**Task to carry out**
Format the text lines from the entries below as a numbered list, skipping any blank lines. Leave the pictures out of your answer.

Saved entries:
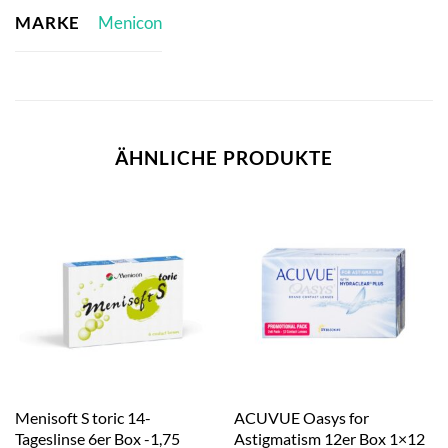
MARKE
Menicon
ÄHNLICHE PRODUKTE
Menisoft S toric 14-
ACUVUE Oasys for
Tageslinse 6er Box -1,75
Astigmatism 12er Box 1×12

**Output of the task**
1. MARKE
2. Menicon
3. ÄHNLICHE PRODUKTE
4. Menisoft S toric 14-
5. ACUVUE Oasys for
6. Tageslinse 6er Box -1,75
7. Astigmatism 12er Box 1×12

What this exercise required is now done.